Mayaguana and its wonderful undisturbed scrub forest that drips with birds in winter. I hope it always stays that way
As we continued south we passed over the line separating the Bahamas from the Turks and Caicos Islands and as we did I found myself cranking my head around looking back to the north. As much as I used to complain about the Bahamas they actually became my surrogate home. People like the economically distressed fishermen on Mayaguana made it home and so did the Royal Bahamas Police Force guy on Nassau who once slammed me against the side of my car while I was doing a bird survey because he thought I was scoping out homes to rob later in the day.

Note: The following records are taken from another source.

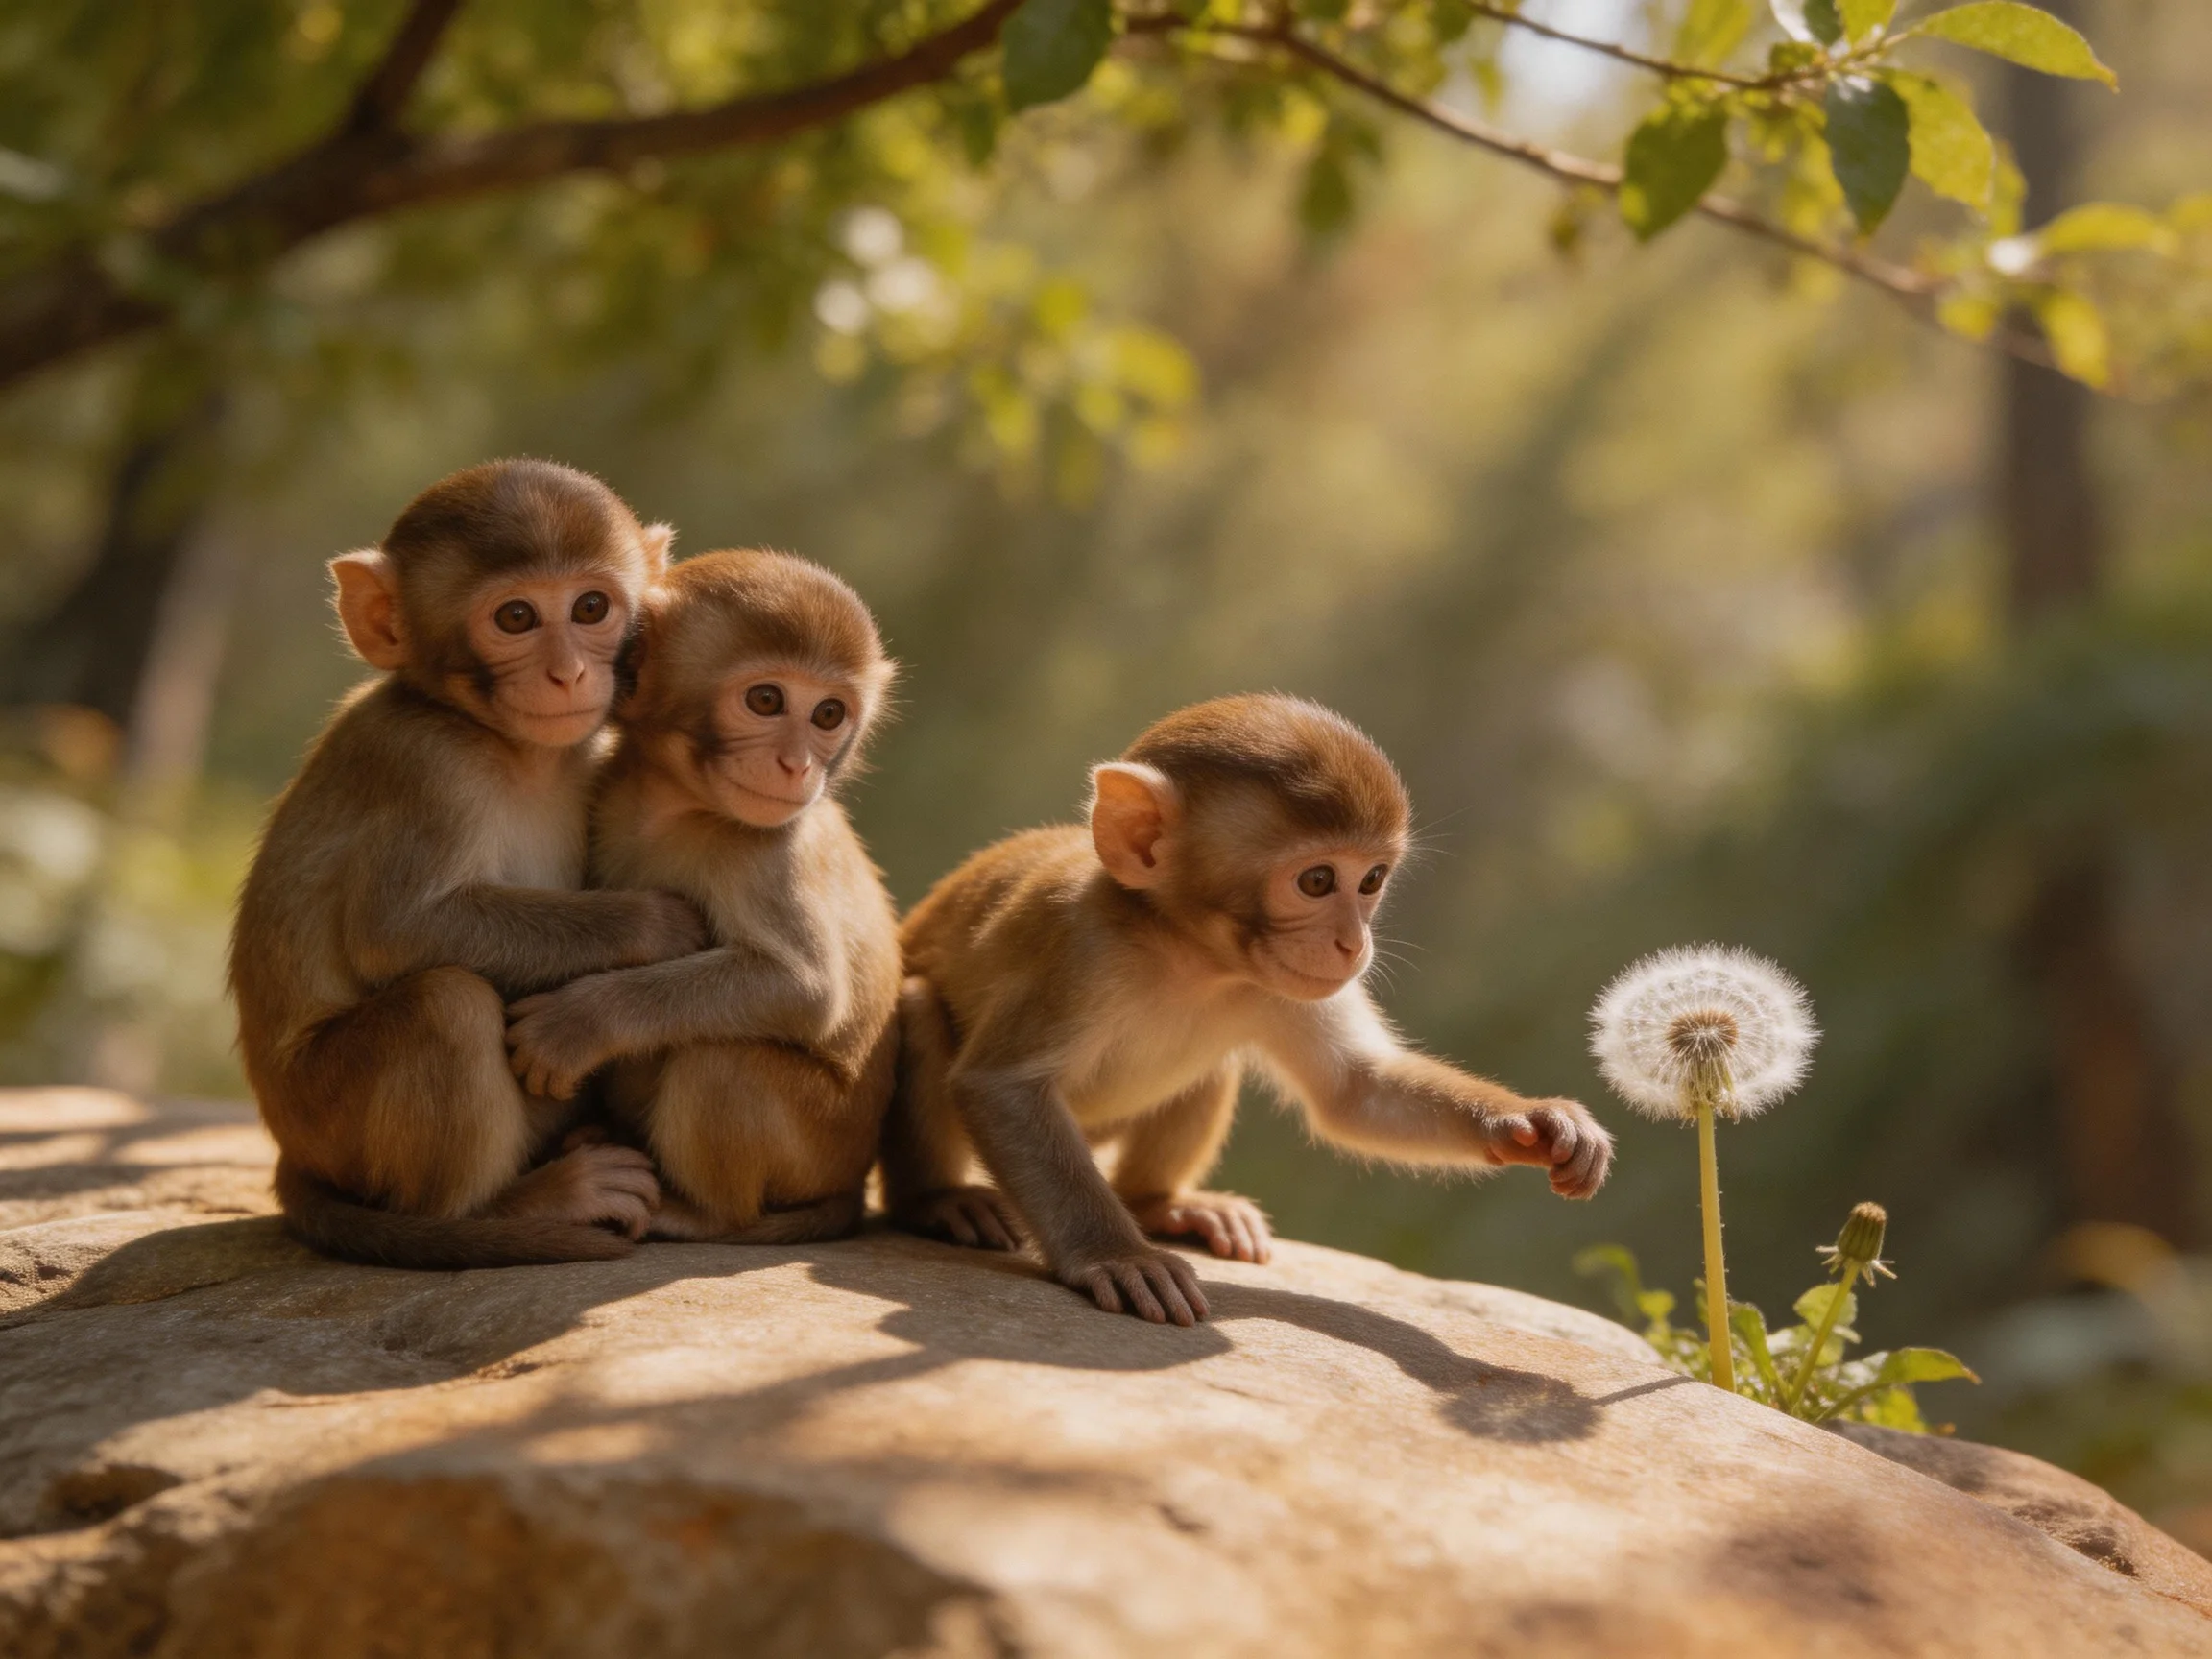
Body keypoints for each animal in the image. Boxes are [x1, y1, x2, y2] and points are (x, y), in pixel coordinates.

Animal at [230, 458, 712, 1270]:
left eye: (590, 607)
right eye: (516, 618)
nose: (567, 674)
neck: (498, 741)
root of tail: (289, 1145)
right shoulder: (424, 767)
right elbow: (396, 931)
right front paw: (658, 927)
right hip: (328, 1121)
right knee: (446, 1004)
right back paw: (512, 1208)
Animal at [499, 548, 902, 1244]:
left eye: (828, 714)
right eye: (766, 699)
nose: (798, 766)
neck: (677, 805)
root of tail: (850, 1178)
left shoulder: (766, 850)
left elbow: (801, 986)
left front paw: (580, 1022)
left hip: (820, 1142)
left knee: (719, 1059)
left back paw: (698, 1213)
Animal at [883, 694, 1615, 1325]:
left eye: (1372, 879)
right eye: (1317, 880)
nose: (1354, 943)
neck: (1185, 951)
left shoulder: (1279, 986)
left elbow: (1356, 1090)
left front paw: (1536, 1123)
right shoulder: (1077, 945)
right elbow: (1003, 1088)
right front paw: (1115, 1256)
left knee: (1211, 1071)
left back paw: (1163, 1206)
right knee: (919, 1008)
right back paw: (940, 1200)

The crazed Bahamians on Great Abaco made me feel more welcome than I have on most places in the United States. Then there was the airport manager for Bahamas Air on Eleuthera who had fewer good things to say about his airline than I did but at least he said it with a smile. And there was the lady on Grand Bahama who saw me stumble out of a forest suffering from heat exhaustion who promptly stopped, poured water all over me and against my protestations darted off to the hospital in Freeport because she wanted to make sure I was ok.
When I first arrived in the Bahamas long ago I was a raw nerve. I demanded (in my mind) that they conform to what I thought was correct and in so doing the Bahamians showed me that I was the one out of step, not them. A lecture I received from a Bahamas Air pilot on Inagua island who once said to me "Sir, you are now in the land where time stands still" (with emphasis on the last three words) went a long way in converting me from a "I have to have it done yesterday" American to someone who learned that things will get done eventually. It might not be on my terms or on my schedule but they will get done. So just learn to chill out.
Through all of this the Bahamas have become my surrogate home and if it wasn't so expensive there I'd live on one of the islands - probably Grand Bahama or Eleuthera. However because I can't live there I will just live there vicariously through trips to the islands or by flying over them on my way to somewhere else. Now I'm getting homesick to return home and I'm thinking I need to go back again. Maybe I'll do that after Jamaica? As my Bahamian friends would say, "Yah, mon, I tink that a good idea mon."